Bilan

Les négociations Suisse-UE seront plus difficiles après le Brexit

Le président de la Confédération Johann Schneider-Ammann a averti que l'impact du référendum sur l'économie helvétique sera négatif.

Le président de la Confédération s'est aussi déclaré inquiet pour les répercussions sur l'économie suisse.

Crédits: Keystone

Les négociations entre Berne et Bruxelles vont devenir plus difficiles après la vote des Britanniques en faveur d'une sortie de l'Union européenne, a averti vendredi le président de la Confédération Johann Schneider-Ammann. L'impact du référendum sur l'économie helvétique sera négatif, a-t-il averti.

"Le Conseil fédéral est toujours très déterminé à poursuivre les discussions en cours avec l'Union européenne", a insisté M. Schneider-Amman selon le texte de son discours prononcé à l'occasion d'un point de presse.

Selon le chef du Département fédéral de l'économie, "il est clair que la recherche d'une solution est devenue plus difficile avec la décision du Royaume-Uni de quitter l'Union. La situation reste difficile (et) il n'est actuellement pas prévisible si des progrès pourront encore être obtenus durant l'été".

Concernant les relations avec Londres, le ministre a estimé que "les relations entre la Suisse et le Royaume-Uni devront trouver de nouvelles bases. Ceci ne pourra toutefois pas se faire du jour au lendemain, mais seulement lorsque l'accord de sortie entrera en vigueur - soit dans deux ans environ".

"La Suisse reste très intéressée d'entretenir des relations étroites avec le Royaume-Uni, - un partenaire très important, notamment dans le domaine économique. Les relations économiques (...) et de nombreux autres thèmes qui étaient jusqu'à présent réglées par les Accords bilatéraux I et II, devront trouver un nouveau cadre", a-t-il ajouté.

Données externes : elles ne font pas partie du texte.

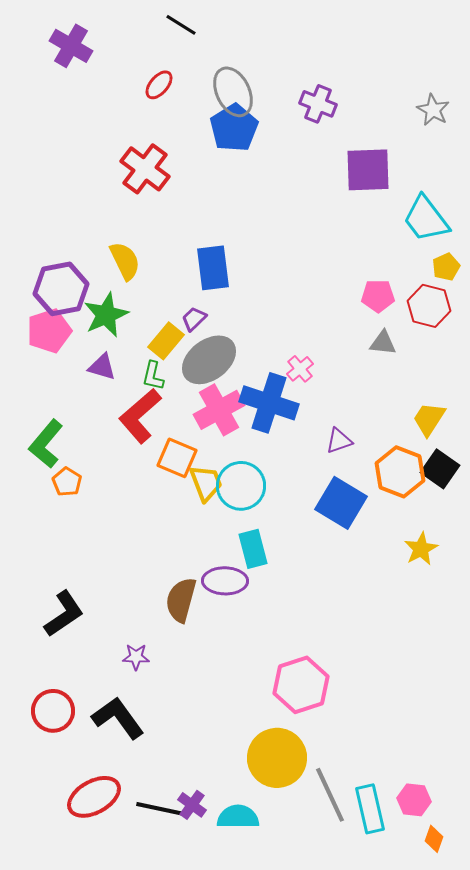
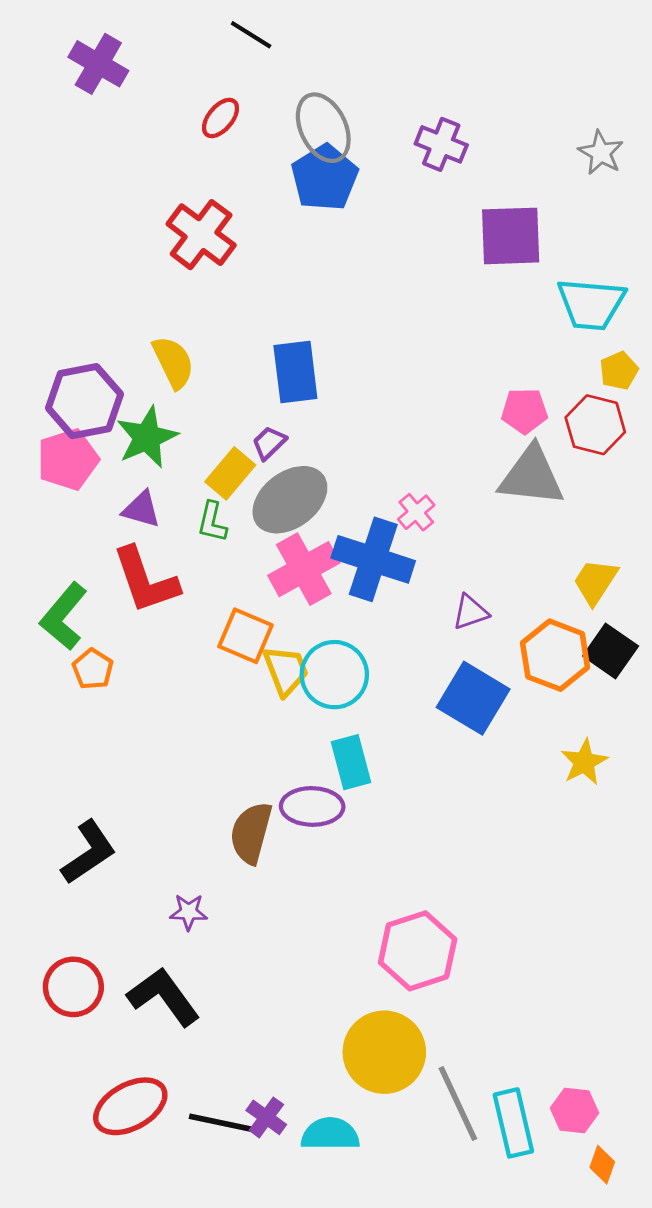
cyan trapezoid: (426, 219) -> (591, 304), turned -48
gray triangle: (383, 343) -> (531, 476), size x1.8
red L-shape: (140, 416) -> (146, 580), moved, turned -68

Le président de la Confédération s'est aussi déclaré inquiet pour les répercussions sur l'économie suisse. Le raffermissement du franc face à l'euro et la livre britannique "signifie pour de nombreuses branches exportatrices une pression supplémentaire", a-t-il souligné, estimant que "des effets sur la conjoncture ne sont pas à exclure".

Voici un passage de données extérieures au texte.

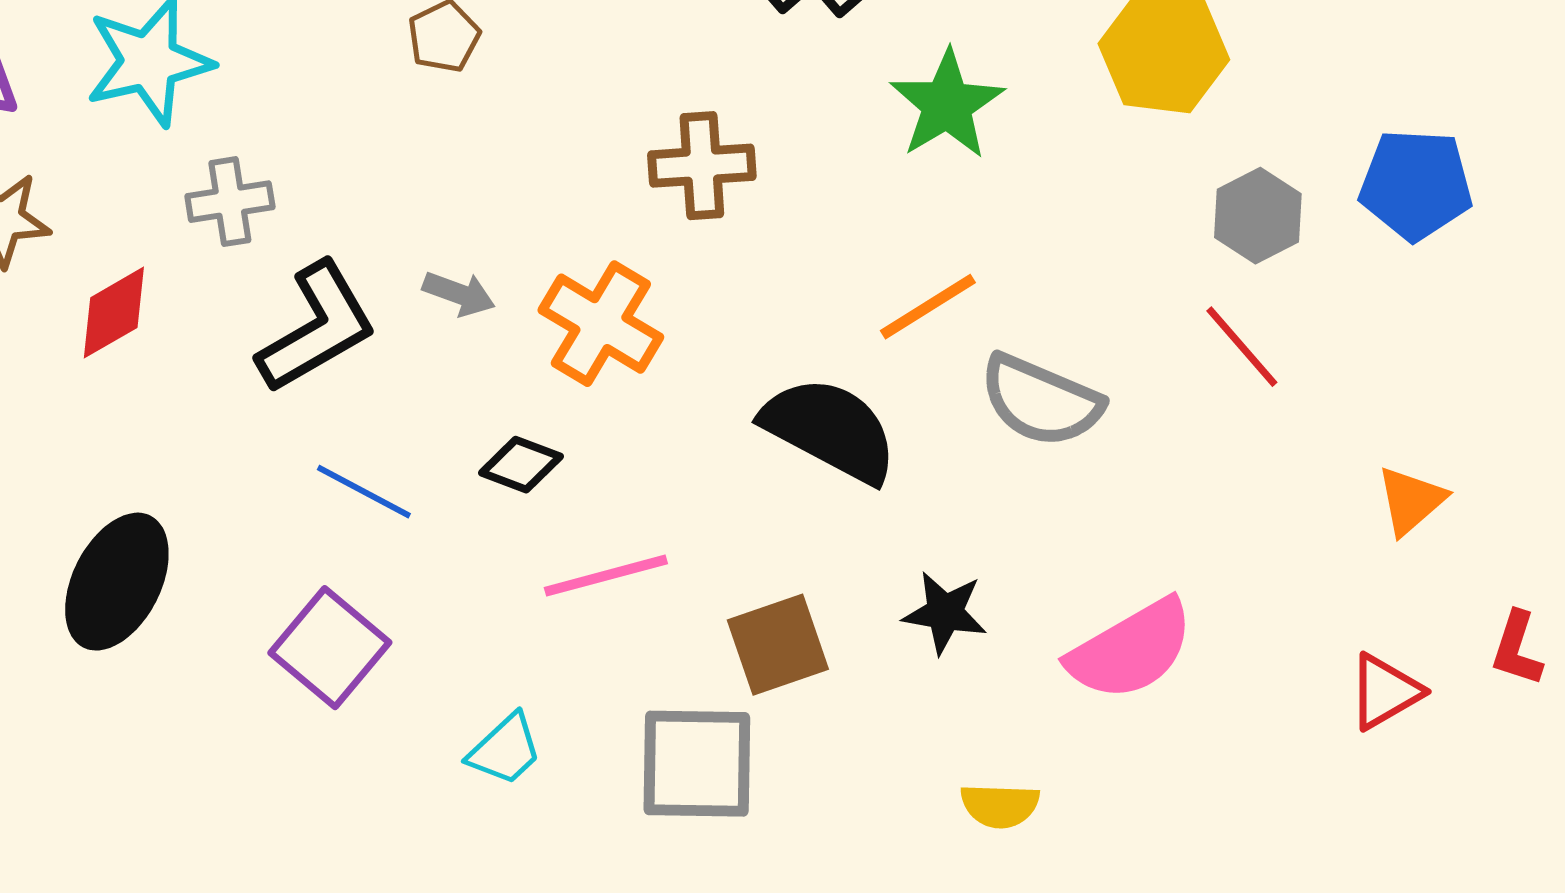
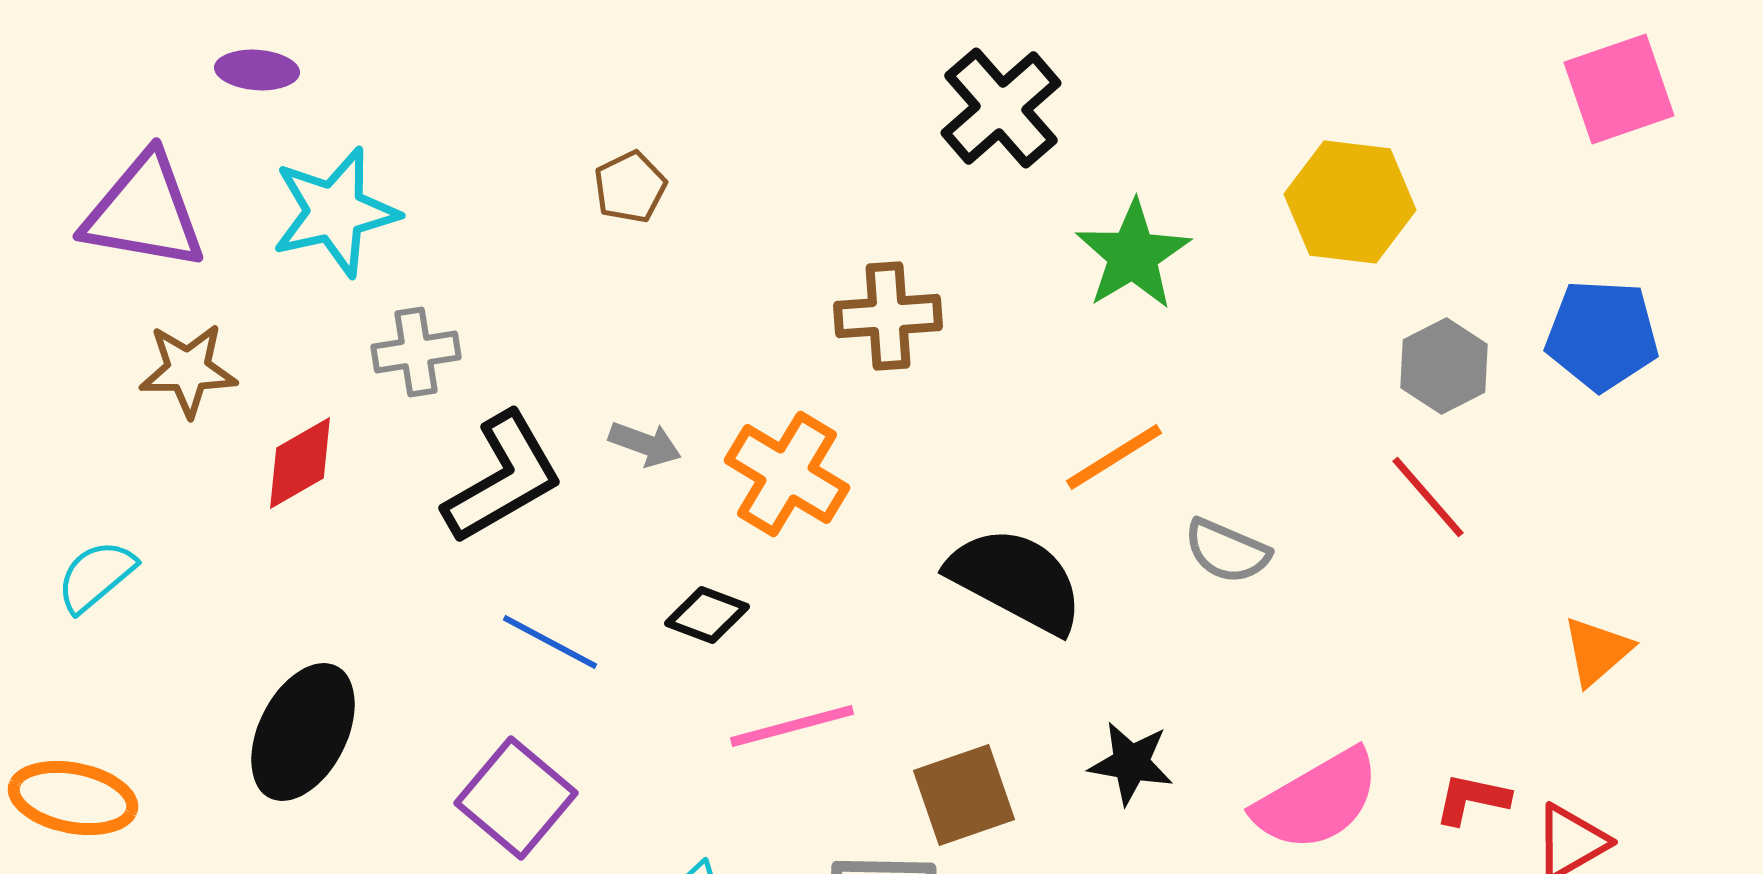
gray semicircle: (1041, 401) -> (1227, 551), size x0.7
red L-shape: (1517, 649) -> (1472, 799), moved, turned 84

Les taux de change seront suivis de très près par Berne. "La politique économique ne peut influencer le cours de change, mais seulement la politique monétaire. Cette dernière est de la responsabilité de la Banque nationale suisse (BNS)", a rappelé M. Schneider-Amman.

Face à l'appréciation du franc, la BNS a annoncé ce vendredi qu'elle était intervenue et continuera à agir sur le marché du change pour empêcher un renchérissement trop important de la devise nationale.